Þann þri  2.ágú 2011 09:04, skrifaði Henri Sivonen:
[...]
From time to time, people want to take printed matter an
publish it on the Web. In practice, the formats available are PDF and
HTML. HTML works more nicely in browsers and for practical purposes
works generally better when the person taking printed matter to the
Web decides that the exact line breaks and the exact font aren't of
importance. They may still consider it of importance to preserve
bold, italic and underline
[...]
So you're arguing that a subset of HTML should be favored over
presentational markup languages for marking up digital retypes of
printed matter, with <b>, <i>, <u>, <font>, <small> and <big> be
redefined to their HTML 3 typographical meanings.

I can't speak for Henri, but agree with his point quoted above. There are of course other options as well, such as images and word processor file formats, but they have the same problem as PDF: they preserve too much of the formatting.

Please note that this isn't about favoring HTML over presentational markup languages; none of the alternatives mentioned is a markup language at all. HTML has always been a presentational markup language, too, and HTML as officially defined (HTML 4.01, XHTML 1.0) still has presentational features, so the question is whether they should be taken away, not about "redefining" them. It is the WHATWG & HTML5 work that is proposing a redefinition. (I say "proposing", since from the viewpoint of implementor, author, and user communities as well as the W3C, they are proposals, not a standard. In many parts of HTML, the proposal has widely been or is being accepted in practice, but I see little signs of such things happening with the new meanings for <b> and friends.)

And perhaps
<blockquote> standardized to mean indent.

I wouldn't object to that, but _that_ would mean a change to the tradition of HTML specifications, and although <blockquote> mostly means "indent", it fairly often means a block quotation. Moreover, the situations where an HTML author needs to say "this text is indented in the printed original" without presenting any fixed interpretation of the intended meaning of indentation appear to be rather rare, as compared with situations where one needs to say e.g. "this text appears in italics in the printed original".

If you simply retype print without any interpretation of the
typography used, a valid speech rendering would e.g. cue bold text
with "bold" and "unbold" marks to convey the meaning: this text was
bold.

It could, and that would actually reflect the authors intentions: he wishes to convey the idea of bolding, leaving it to the reader to infer or guess the meaning of bolding. (At the extreme, you might have a page that discusses a printed document in general and the use of bolding in it in particular, and then it is surely relevant to indicate the bolding - as "pure bolding".) In practice, speech rendering doesn't behave that way, but even if it did, it would constitute an argument in favor of the typographic markup, not against it.

If all you want is to suggest original typographic rendering, then
(save for Excerpt/Blockquote, Nofill/Pre and Lang/@lang) CSS does the
job, better - and is vastly more powerful.

This isn't about suggesting, this is about reproducing aspects of printed material that may be essential.
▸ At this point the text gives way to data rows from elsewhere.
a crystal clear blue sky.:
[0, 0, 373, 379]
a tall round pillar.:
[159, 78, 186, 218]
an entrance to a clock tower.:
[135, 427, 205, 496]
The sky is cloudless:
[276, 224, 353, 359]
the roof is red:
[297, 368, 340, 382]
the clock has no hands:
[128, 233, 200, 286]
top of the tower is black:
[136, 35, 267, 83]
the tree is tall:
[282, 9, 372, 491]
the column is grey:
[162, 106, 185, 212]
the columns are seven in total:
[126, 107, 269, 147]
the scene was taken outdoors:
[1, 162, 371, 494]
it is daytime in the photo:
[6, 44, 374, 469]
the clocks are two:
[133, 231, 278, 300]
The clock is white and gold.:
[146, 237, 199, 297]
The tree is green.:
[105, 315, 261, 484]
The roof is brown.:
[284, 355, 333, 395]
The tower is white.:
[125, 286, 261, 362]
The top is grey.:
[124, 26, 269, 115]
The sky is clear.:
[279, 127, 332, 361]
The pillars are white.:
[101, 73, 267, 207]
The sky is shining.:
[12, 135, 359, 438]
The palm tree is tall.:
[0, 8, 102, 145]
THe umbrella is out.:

It is comparable to making a distinction between lowercase and uppercase, which may be purely presentational or may carry essential information. The case distinction can be made by the simple choice of letters at the character level, or it may be delegated to CSS if it is regarded as purely presentational. For bolding etc., the character-level alternative does not exist or it is highly impractical (and e.g. mathematical italics letters are, in addition to being present in a few fonts only, intended for mathematical use rather than common use of italics). So all I'm asking is to preserve the existing features of HTML or, more exactly, preserve them without declaring them as obsolete.